We have just given a representation of the workshop of a founder of bronze; but we must also state that in addition to these fixed establishments there must have existed, at the epoch of which we are speaking, certain itinerant founders who travelled about, carrying all their necessary utensils on their backs, and offered their services wherever they were required.

Every one is acquainted with the travelling-tinkers who, at the present day, make their way down from the mountains of Auvergne, the Black Forest, the Alps, or the Cévennes, and are called péirerous and estama-brazaïres in the south of France, and épingliers in other districts. These men are in the habit of working at separate jobs in the villages and even in the public places of the towns. Of course they travel with no more of the utensils of their craft than strict necessity requires; but, nevertheless, what they carry is sufficient for every purpose. A hollow made in the ground is the furnace in which they place the nozzle of their portable bellows, and they hammer the iron on a small anvil fixed in the earth.

Aided by these merely rudimentary means they execute pieces of metal-work, the dimensions of which are really surprising. They make nails and tacks, and even worm screws, repair locks, clean clocks, make knives, mend skimmers, and restore umbrella-frames. They make bronze rings out of republican décimes, and sell these popular trinkets to the village beauties.

Incomparable in their line of business, these men are unequalled in patching or re-tinning vessels made of tin and wrought or sheet-iron. The mending of crockeryware also forms one of their numerous vocations; and the repairing of a broken plate by means of an iron rivet is mere play-work for their dexterous fingers. But melting down and re-casting—these are the real triumphs of their art. The village housewife brings to them her worn-out pewter vessel, and soon sees it reappear as a new, brilliant, and polished utensil. Lamps, cans, covers, and tin-plates and dishes are thus made to reappear in all their primitive brightness.

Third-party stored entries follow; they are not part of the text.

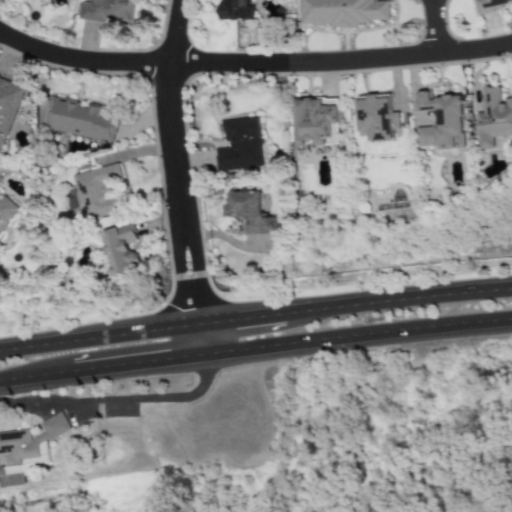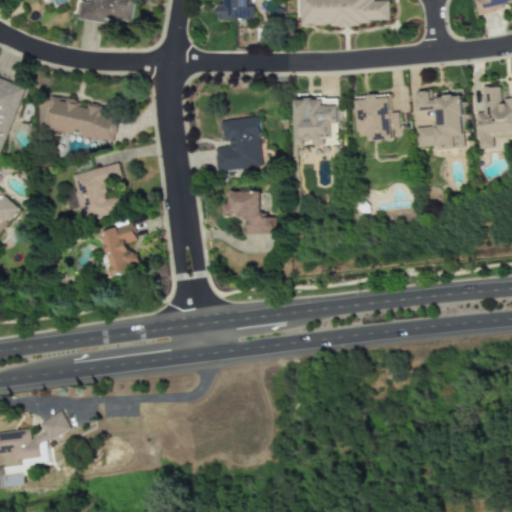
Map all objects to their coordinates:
building: (491, 4)
building: (491, 4)
building: (108, 10)
building: (235, 10)
building: (235, 10)
building: (109, 11)
building: (344, 12)
building: (344, 12)
road: (433, 28)
road: (253, 65)
building: (8, 107)
building: (8, 107)
building: (376, 118)
building: (377, 118)
building: (493, 118)
building: (494, 118)
building: (77, 120)
building: (316, 121)
building: (441, 121)
building: (317, 122)
building: (441, 122)
building: (239, 145)
building: (239, 145)
road: (176, 160)
building: (96, 192)
building: (96, 192)
building: (5, 208)
building: (5, 208)
building: (249, 212)
building: (249, 212)
building: (120, 249)
building: (120, 249)
road: (396, 296)
road: (238, 315)
road: (97, 333)
road: (198, 338)
road: (254, 352)
road: (119, 402)
building: (31, 438)
building: (32, 439)
building: (10, 476)
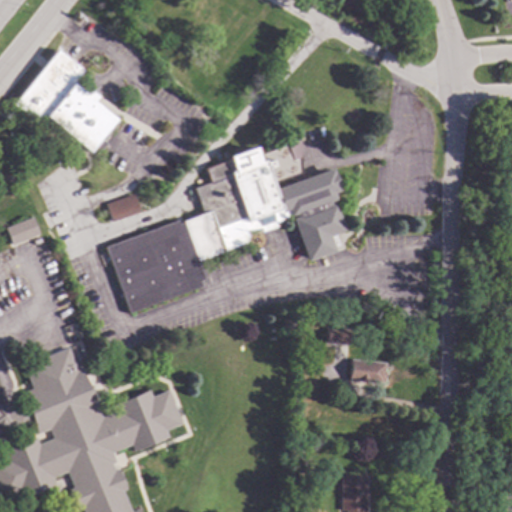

The fusion and casting of bronze does not perplex them any more than working in tin. They are in the habit of casting various utensils in brass or bronze, such as candlesticks, bells, brackets, &c. The crucible which they use in melting brass is nothing but a hole dug in the earth and filled up with burning charcoal, the fire being kept up with the help of their bellows, the nozzle of which is lengthened so as to open into the middle of the charcoal. On this furnace they place their portable crucible, which is a kind of earthen ladle provided with a handle.

Their system of casting is simple in the extreme. The pressed sand, which serves them for a mould, is procured from the ditch at the side of the road. Into this mould they pour the alloy out of the very crucible in which it has been melted.

These itinerant metallurgists, these estama-brazaïres, who may be noticed working in the villages of Lower Languedoc, whose ways we have just depicted (not without some degree of pleasant reminiscence), are nothing but the descendants of the travelling metal-workers of the pre-historic bronze epoch. In addition to the permanent establishment of this kind—the foundries, the remains of which have been found in Switzerland, the French Jura, Germany and Denmark, there certainly existed at that time certain workmen who travelled about singly, from place to place, exercising their trade. Their stock of tools, like the objects which they had to make or repair, was of a very simple character; the sand from the wayside formed their moulds, and their fuel was the dry wood of the forest.

The existence, at this remote epoch in the history of mankind, of the itinerant workers in metal is proved by the fact, that practitioners of this kind were known in the earliest historic periods who had already to some extent become proficients in the art. Moses, the Hebrew lawgiver, was able in the wilderness to make a brazen serpent, the sight of which healed the Israelites who had been bitten by venomous snakes; and, during the retirement of the prophet to Mount Sinai, Aaron seemed to find no difficulty in casting the golden calf, which was required of him by the murmurs of the people. Itinerant founders must therefore have accompanied the Jewish army.

We have been compelled to dwell to some extent on the general considerations which bear upon the introduction of bronze among the ancient inhabitants of Europe who succeeded the men of the Stone Age. In the chapters which follow we intend as far as possible to trace out the picture of that period of man's history, which is called the Bronze Epoch, and constitutes the first division of the Age of Metals.